The vet knows she's been coughing since Saturday so they are aware thanks!


----------



## K.B. (Mar 15, 2021)

She's an old girl so I'm afraid he'll tell me it's her heart


----------



## brigieboo (Apr 8, 2021)

Did she eat anything that might have gotten stuck in her throat?


----------



## K.B. (Mar 15, 2021)

brigieboo said:


> Did she eat anything that might have gotten stuck in her throat?


No I don't believe so... just her normal food, no bones or anything!


----------



## brigieboo (Apr 8, 2021)

K.B. said:


> No I don't believe so... just her normal food, no bones or anything!


Does she wander around ur property tho? Could she have found something?


----------



## K.B. (Mar 15, 2021)

brigieboo said:


> Does she wander around ur property tho? Could she have found something?

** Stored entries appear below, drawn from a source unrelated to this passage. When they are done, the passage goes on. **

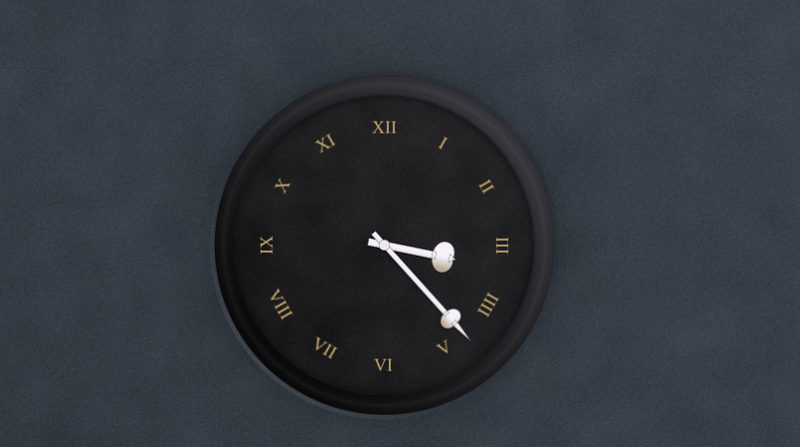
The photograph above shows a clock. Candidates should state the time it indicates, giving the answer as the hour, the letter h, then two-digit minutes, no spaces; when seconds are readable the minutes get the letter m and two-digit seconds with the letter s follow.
3h23
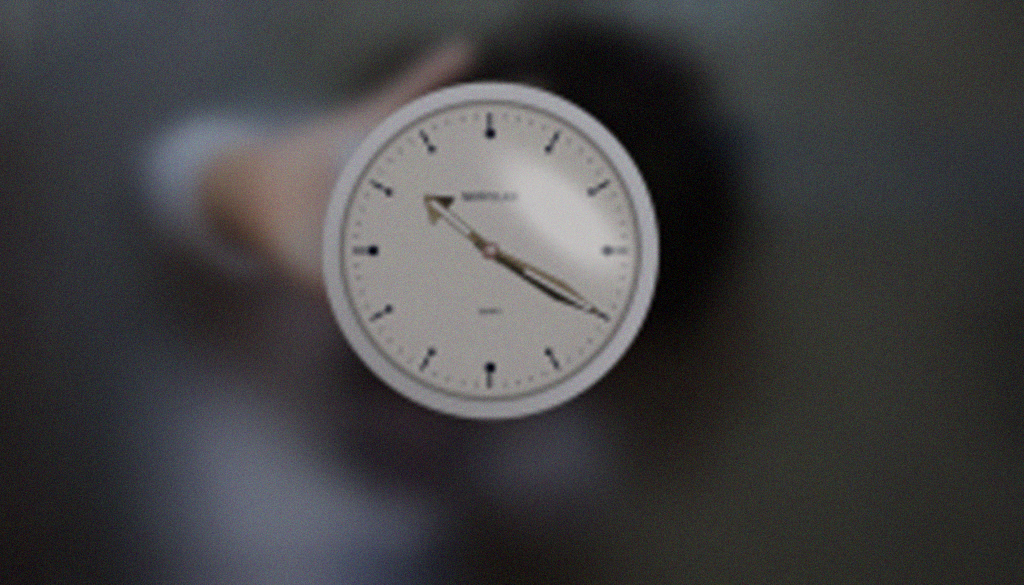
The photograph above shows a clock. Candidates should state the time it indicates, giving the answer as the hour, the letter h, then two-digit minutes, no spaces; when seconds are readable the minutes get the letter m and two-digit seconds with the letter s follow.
10h20
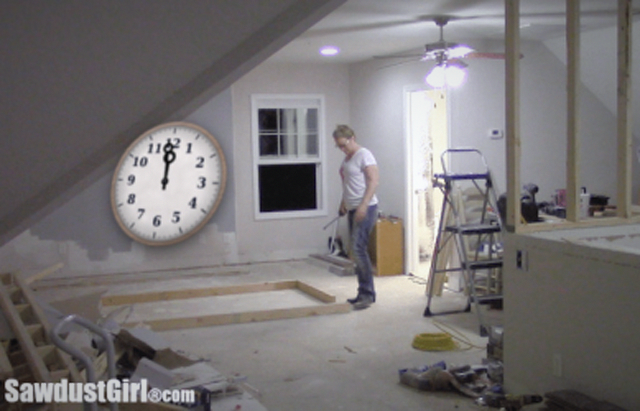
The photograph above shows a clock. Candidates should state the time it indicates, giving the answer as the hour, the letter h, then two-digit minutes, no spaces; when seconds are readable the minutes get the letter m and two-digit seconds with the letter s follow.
11h59
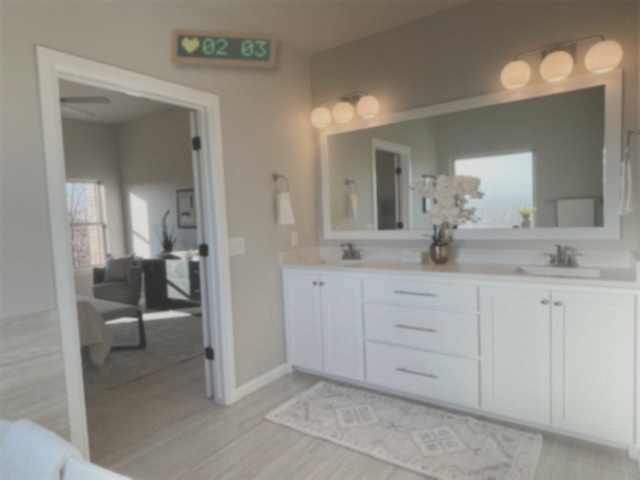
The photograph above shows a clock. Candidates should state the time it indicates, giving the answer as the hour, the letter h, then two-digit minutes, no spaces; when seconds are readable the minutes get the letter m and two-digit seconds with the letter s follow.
2h03
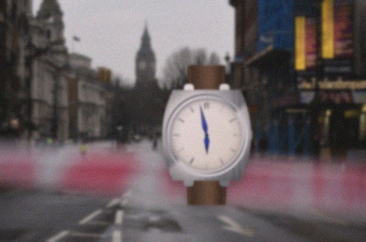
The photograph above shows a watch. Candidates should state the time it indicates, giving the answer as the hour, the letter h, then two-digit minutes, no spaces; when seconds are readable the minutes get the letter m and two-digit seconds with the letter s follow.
5h58
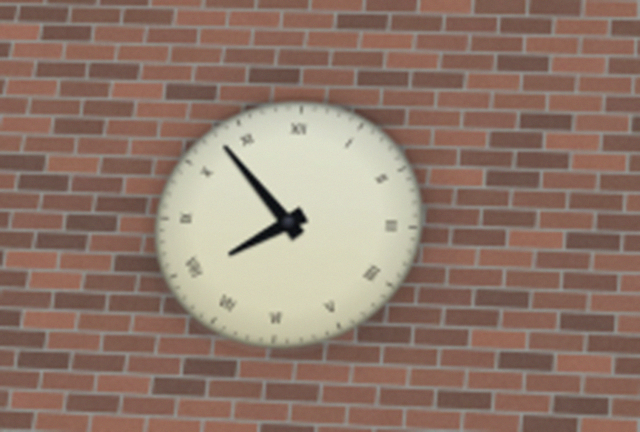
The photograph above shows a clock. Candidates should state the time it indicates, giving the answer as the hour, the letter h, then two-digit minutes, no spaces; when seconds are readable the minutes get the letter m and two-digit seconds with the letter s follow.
7h53
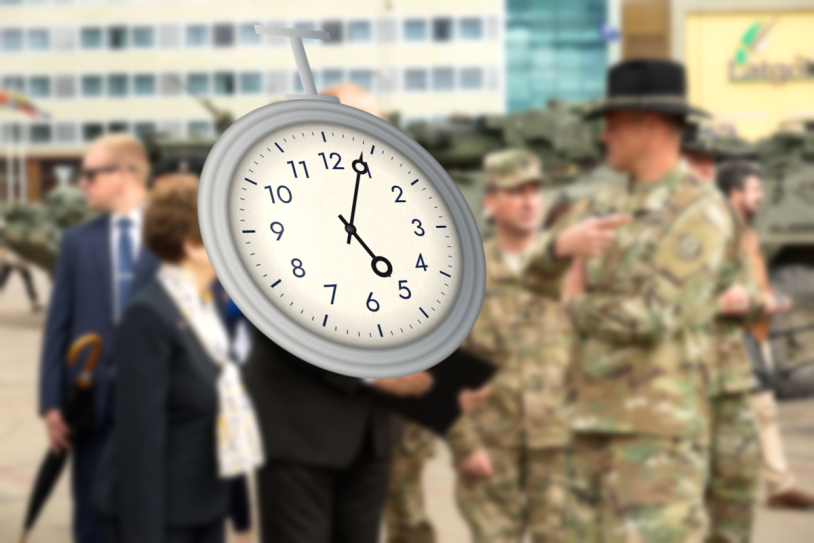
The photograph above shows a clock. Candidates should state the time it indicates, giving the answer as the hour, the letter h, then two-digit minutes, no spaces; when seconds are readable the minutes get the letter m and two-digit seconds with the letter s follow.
5h04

No she's been stuck in the back kennel area where there's a dog door to get in the house  I don't think there's anything out there


----------



## K.B. (Mar 15, 2021)

Vet says she's got an infection in her teeth, causing her to create more spit and she's choking on it! Gave antibiotics for 10 days and said to let him know how that goes. Also to schedule a teeth cleaning! Heart and lungs sounded good ... I'm glad, she's really my nieces dog but we've had her for 3 years (she's in college in Canada!) She would be devastated even though Lena is 15 years old (life expectancy is only 13-14 I believe so...)


----------



## Lil Boogie (Mar 24, 2021)

Glad all is figured out!


----------



## K.B. (Mar 15, 2021)

Lil Boogie said:


> Glad all is figured out!


Me too!


----------



## ksalvagno (Oct 6, 2009)

Glad it is a simple fix. Hopefully better soon.


----------



## K.B. (Mar 15, 2021)

ksalvagno said:


> Glad it is a simple fix. Hopefully better soon.


Thanks


----------



## toth boer goats (Jul 20, 2008)

Good to hear you have an answer and the dog is getting treatment.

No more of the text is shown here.